その手付きに焦って逃れようとしたハルの視界に懐かしい顔が映った。
「おい、ハル、嫁さんもらったんだってな、こんな美人捕まえるとはお前もやるな。」
「・・・ルキウスじゃないか!」
「おう、久しぶりだな。」
にやにやとハルとエルレイシアがじゃれ合っている様子を眺めるルキウスに、ハルの顔が輝く。
「むう・・・納得いきません、私と会った時より嬉しそうです・・・」
その顔を見て不満げに頬を膨らませるエルレイシア。
「・・・」
「悪いな、これが男の友情って奴だ。」
げんなりした様子のハルと、満面の笑顔で答えるルキウス。
「ま、積もる話もある、嫁さん、悪いがちょっと旦那を借りるが、いいかい?」
「・・・仕方ありません、夫のお友達を無碍には出来ません。」
「・・・夫じゃ無いでしょう・・・」
ぼやくハルから渋々手を離すエルレイシアに、悪いね、と言い置いてルキウスはハルの肩に手を回し、少し離れた場所まで移動をした。
「ルキウス、何だって突然こんな所に?」
肩に手を回されたまま尋ねるハル。
「ここシレンティウムって言うんだってな、良い所じゃないか、俺もこっちへ引っ越そうと思ってね。」
ハルの疑問にまずそう答えてから、ルキウスはハルから手を離し、シレンティウムへ来るに至った経緯をハルに話して聞かせた。
「・・・そうか、あの娘順調に回復しているみたいで何よりだ。」
「まあな、ちょくちょく見舞いに行ってたが、お前に感謝してたぜ?」
ハルの安堵の言葉に朗らかに笑うルキウス。
しかし、ハルの顔は再び暗くなる。
「・・・ルキウスにも迷惑を掛けてしまったな。」
「ああ・・・俺の事は良いんだ、俺が好きでやった事だしな。それよりこっちこそ悪かった、お前の左遷に同意したのに、あのどら息子に良いようにやられちまって、何の成果も上げられなかった。みんなも同じ気持ちだと思う。」
ハルの言葉に首を左右に振り、神妙な表情で謝罪を返すルキウス。
「いや、仕方ない・・・とは思いたくないが、どうしようも無い事だから・・・でも、悔しいな。」
「ああ。」
本当に悔しそうに唇をかみしめる2人。
貴族の横暴はますます酷くなるだろう。
一度は掣肘を加えたが、この結果を見た貴族達の傍若無人振りはいっそう激しくなるに間違いなく、それを押し止める力を官吏達は今回の件で失ってしまった。
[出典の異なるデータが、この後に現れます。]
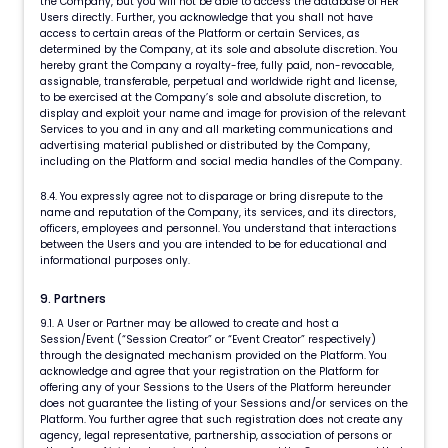
the Company, but you will not be able to access the database of HER
Users directly. Further, you acknowledge that you shall not have
access to certain areas of the Platform or certain Services, as
determined by the Company, at its sole and absolute discretion. You
hereby grant the Company a royalty-free, fully paid, non-revocable,
assignable, transferable, perpetual and worldwide right and license,
to be exercised at the Company’s sole and absolute discretion, to
display and exploit your name and image for provision of the relevant
Services to you and in any and all marketing communications and
advertising material published or distributed by the Company,
including on the Platform and social media handles of the Company.
8.4. You expressly agree not to disparage or bring disrepute to the
name and reputation of the Company, its services, and its directors,
officers, employees and personnel. You understand that interactions
between the Users and you are intended to be for educational and
informational purposes only.
9. Partners
9.1. A User or Partner may be allowed to create and host a
Session/Event (“Session Creator” or “Event Creator” respectively)
through the designated mechanism provided on the Platform. You
acknowledge and agree that your registration on the Platform for
offering any of your Sessions to the Users of the Platform hereunder
does not guarantee the listing of your Sessions and/or services on the
Platform. You further agree that such registration does not create any
agency, legal representative, partnership, association of persons or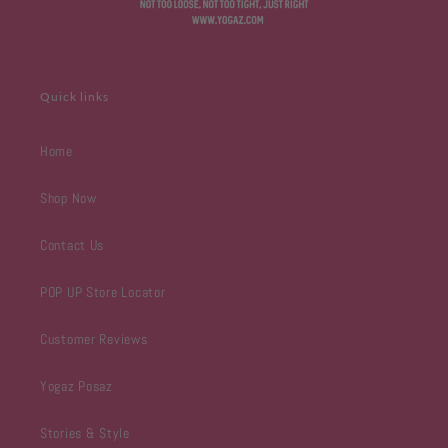
Quick links
Home
Shop Now
Contact Us
POP UP Store Locator
Customer Reviews
Yogaz Posaz
Stories & Style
帝都の市民を思うと、気持ちの暗くなってしまうハルとルキウスであった。
「それよりルキウス、クビになってこれからどうするんだ?働き口は?」
「ああ、そのことだが・・・ハル、俺を雇わないか?」
再度のハルの疑問に、少々ばつが悪そうにルキウスが言う。
「え?」
「見たところ街はなかなかの賑わいだが、どうにも手が足りていないようだからな、力になれる事もあるだろう?」
なぜ、と問いたげなハルに、慌てて言いつくろうルキウス。
しかし、ハルは少し首を捻った後に意地悪く言葉を返す。
「う~ん、どうだか・・・ルキウスなら辺境でも自由にやっていけるんじゃ無いか?」
「お、おい、何てこと言うんだ!こんな所までお前を追い掛けて来てやったって言うのに!お前と俺は友達だろ?」
さらに焦って言い募るルキウスを見ながらハルは首の角度を深める。
「でもなあ、ルキウスに出来る仕事って・・・」
「治安省官吏の経験は伊達じゃ無いぞ?」
胸を張るルキウスに、ハルは斜め向きの視線を送る。
「でも、なあ・・・」
「・・・頼むよ~雇ってくれよ、贅沢は言わない!・・・本当のところを言うとお前を頼ってきたんだからっ。なっ?」
「・・・分かった、仕方ないな。」
最後は手を合わせて泣き落としに掛かるルキウスを見かね、首を縦に振るハル。
確かに人手は足りない。
また、都市警備の経験があるルキウスは、今後の都市運営において重要な位置を占めるであろう治安維持にうってつけの人材とも言える。
「やったっ!恩に着るぜ!きっちり仕事はするから安心してくれ!」
「そうじゃなきゃだめだろう・・・相変わらずだな。」
喜び勇んで言うルキウスにハルが苦笑しながら苦言を呈する。
お調子者の所がある元同僚は、少しも変わっていないようだ。